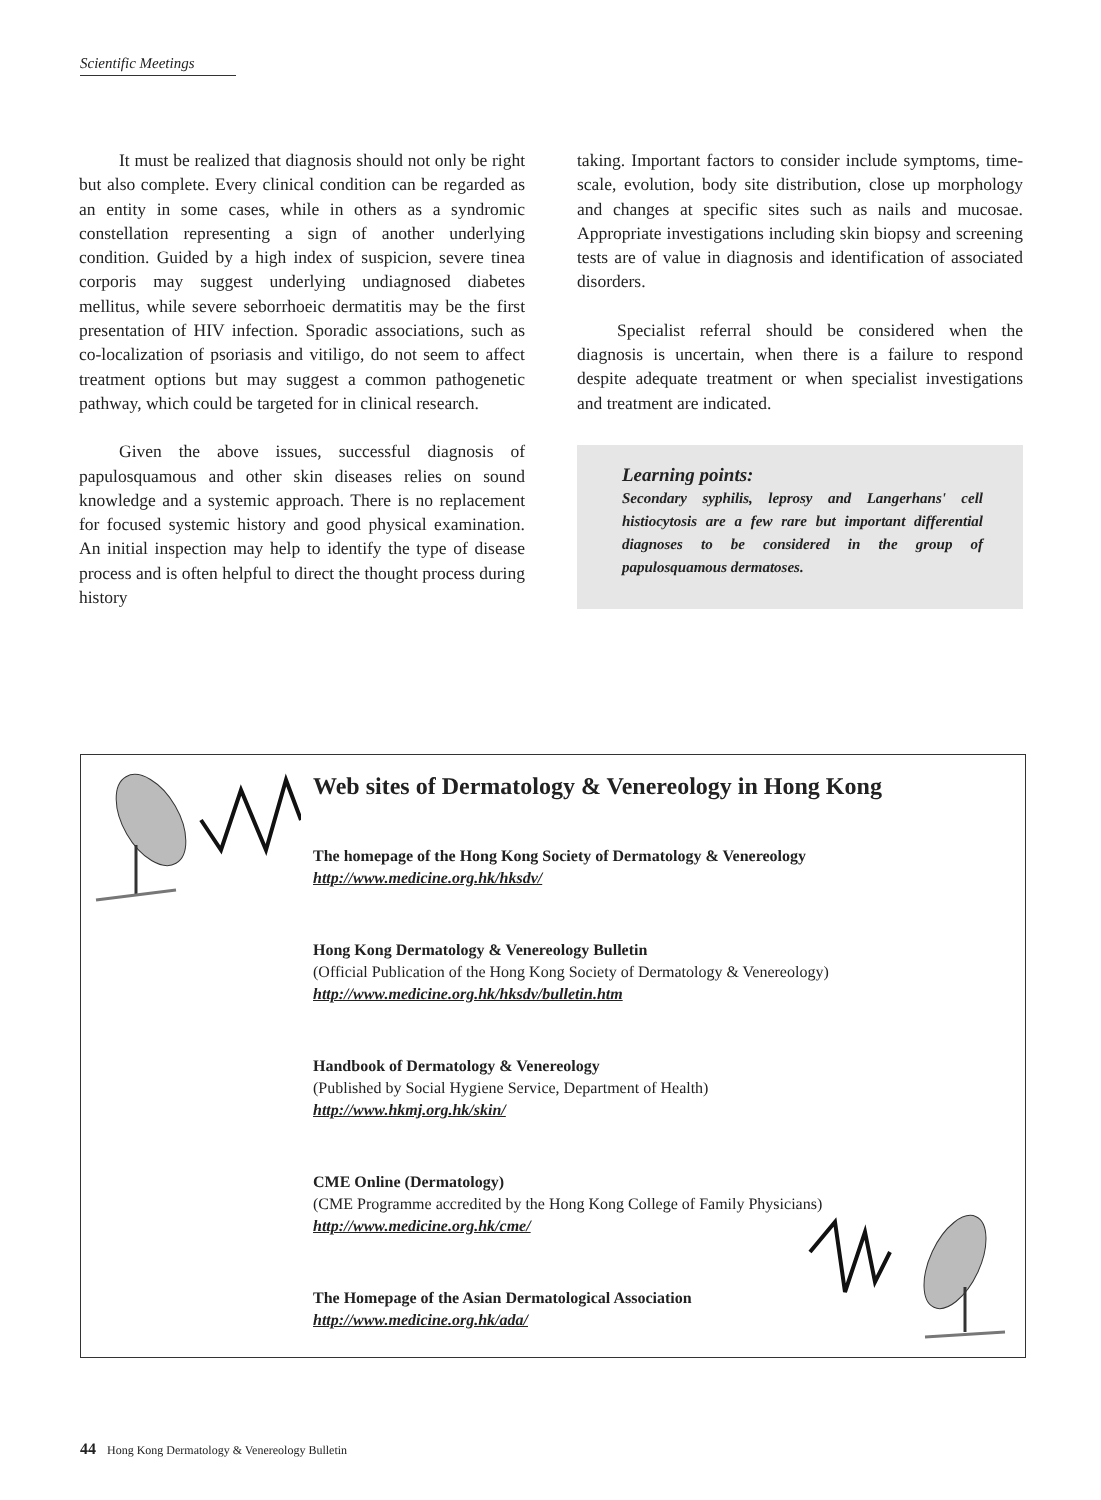Scientific Meetings
It must be realized that diagnosis should not only be right but also complete. Every clinical condition can be regarded as an entity in some cases, while in others as a syndromic constellation representing a sign of another underlying condition. Guided by a high index of suspicion, severe tinea corporis may suggest underlying undiagnosed diabetes mellitus, while severe seborrhoeic dermatitis may be the first presentation of HIV infection. Sporadic associations, such as co-localization of psoriasis and vitiligo, do not seem to affect treatment options but may suggest a common pathogenetic pathway, which could be targeted for in clinical research.
Given the above issues, successful diagnosis of papulosquamous and other skin diseases relies on sound knowledge and a systemic approach. There is no replacement for focused systemic history and good physical examination. An initial inspection may help to identify the type of disease process and is often helpful to direct the thought process during history
taking. Important factors to consider include symptoms, time-scale, evolution, body site distribution, close up morphology and changes at specific sites such as nails and mucosae. Appropriate investigations including skin biopsy and screening tests are of value in diagnosis and identification of associated disorders.
Specialist referral should be considered when the diagnosis is uncertain, when there is a failure to respond despite adequate treatment or when specialist investigations and treatment are indicated.
Learning points:
Secondary syphilis, leprosy and Langerhans' cell histiocytosis are a few rare but important differential diagnoses to be considered in the group of papulosquamous dermatoses.
Web sites of Dermatology & Venereology in Hong Kong
The homepage of the Hong Kong Society of Dermatology & Venereology
http://www.medicine.org.hk/hksdv/
Hong Kong Dermatology & Venereology Bulletin
(Official Publication of the Hong Kong Society of Dermatology & Venereology)
http://www.medicine.org.hk/hksdv/bulletin.htm
Handbook of Dermatology & Venereology
(Published by Social Hygiene Service, Department of Health)
http://www.hkmj.org.hk/skin/
CME Online (Dermatology)
(CME Programme accredited by the Hong Kong College of Family Physicians)
http://www.medicine.org.hk/cme/
The Homepage of the Asian Dermatological Association
http://www.medicine.org.hk/ada/
44 Hong Kong Dermatology & Venereology Bulletin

_ _ _ _ _ _ _

PROBLEM: Only the lines from the one containing "Specialist referral should" through the last line above belong in your answer. Retype them exactly.

FINISHED EXERCISE:
Specialist referral should be considered when the diagnosis is uncertain, when there is a failure to respond despite adequate treatment or when specialist investigations and treatment are indicated.
Learning points:
Secondary syphilis, leprosy and Langerhans' cell histiocytosis are a few rare but important differential diagnoses to be considered in the group of papulosquamous dermatoses.
Web sites of Dermatology & Venereology in Hong Kong
The homepage of the Hong Kong Society of Dermatology & Venereology
http://www.medicine.org.hk/hksdv/
Hong Kong Dermatology & Venereology Bulletin
(Official Publication of the Hong Kong Society of Dermatology & Venereology)
http://www.medicine.org.hk/hksdv/bulletin.htm
Handbook of Dermatology & Venereology
(Published by Social Hygiene Service, Department of Health)
http://www.hkmj.org.hk/skin/
CME Online (Dermatology)
(CME Programme accredited by the Hong Kong College of Family Physicians)
http://www.medicine.org.hk/cme/
The Homepage of the Asian Dermatological Association
http://www.medicine.org.hk/ada/
44 Hong Kong Dermatology & Venereology Bulletin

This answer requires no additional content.